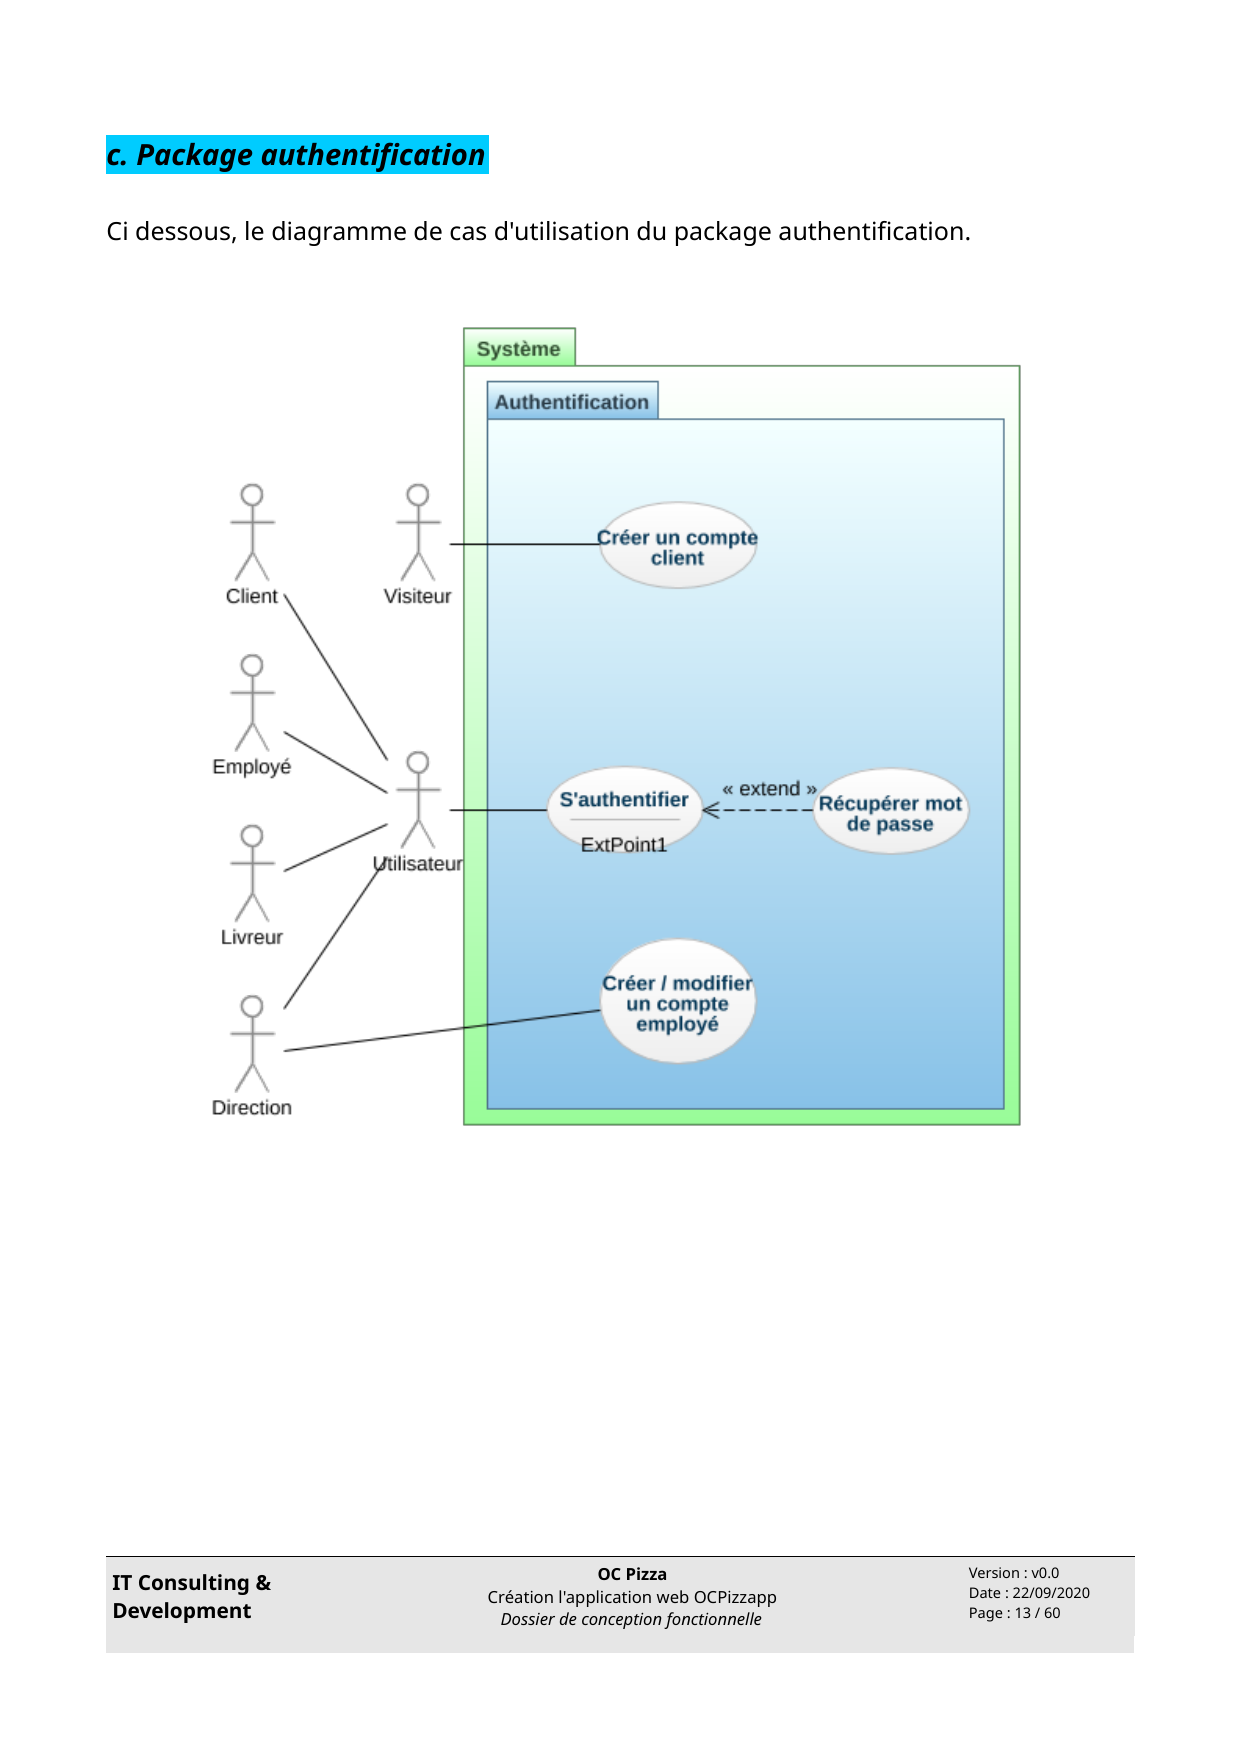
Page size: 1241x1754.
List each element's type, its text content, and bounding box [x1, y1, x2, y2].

picture [175, 282, 1066, 1171]
text Ci dessous, le diagramme de cas d'utilisation du package authentification. [106, 214, 1134, 248]
text c. Package authentification [106, 134, 1134, 174]
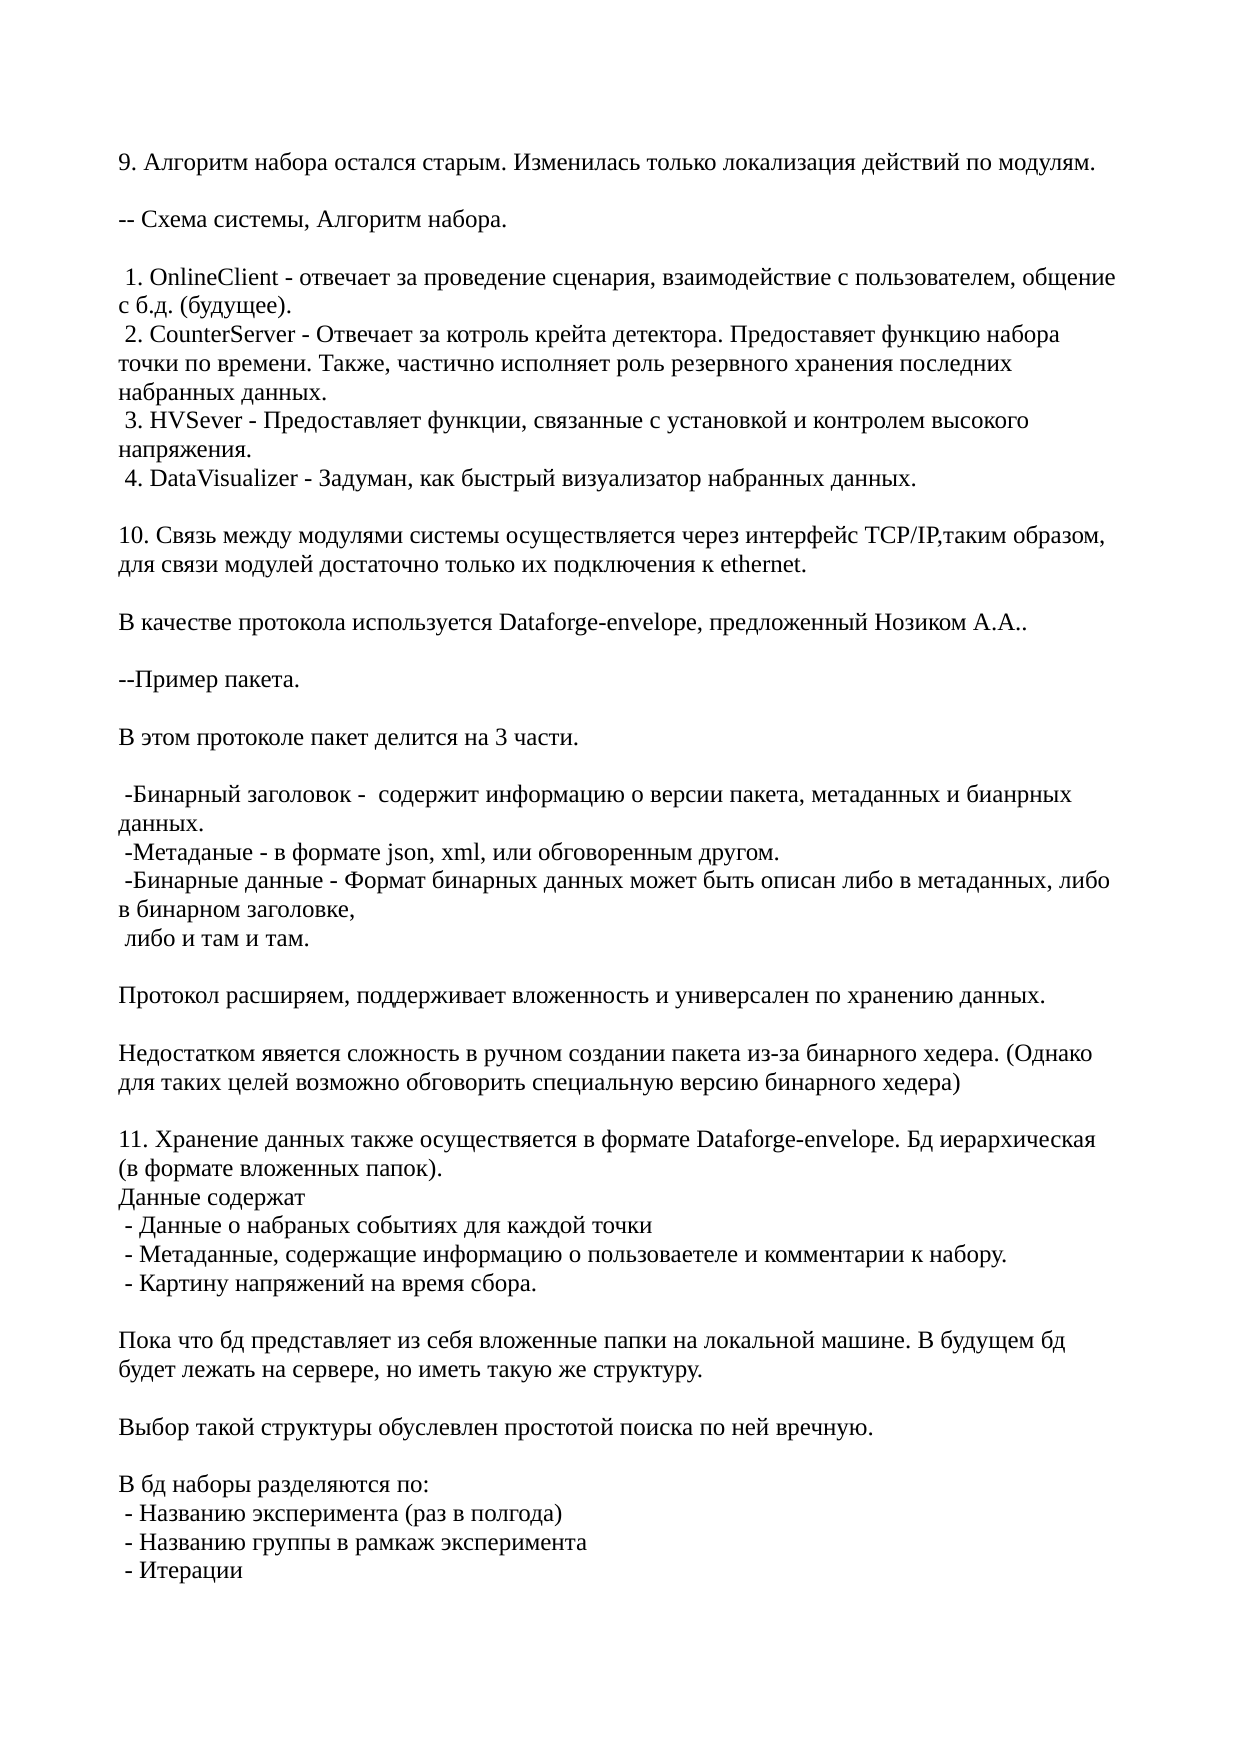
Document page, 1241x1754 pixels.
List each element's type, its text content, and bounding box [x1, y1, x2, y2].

########################################

PROMPT – Retype all of the lines above word for word, leaving out the pictures.

EXERCISE SOLUTION –
Page size: 1241x1754.
List each element's type, its text content, and bounding box [x1, y1, x2, y2].

picture [175, 282, 1066, 1171]
text Ci dessous, le diagramme de cas d'utilisation du package authentification. [106, 214, 1134, 248]
text c. Package authentification [106, 134, 1134, 174]
Document page, 1241x1754 pixels.
List each element's type, its text content, and bounding box [x1, y1, x2, y2].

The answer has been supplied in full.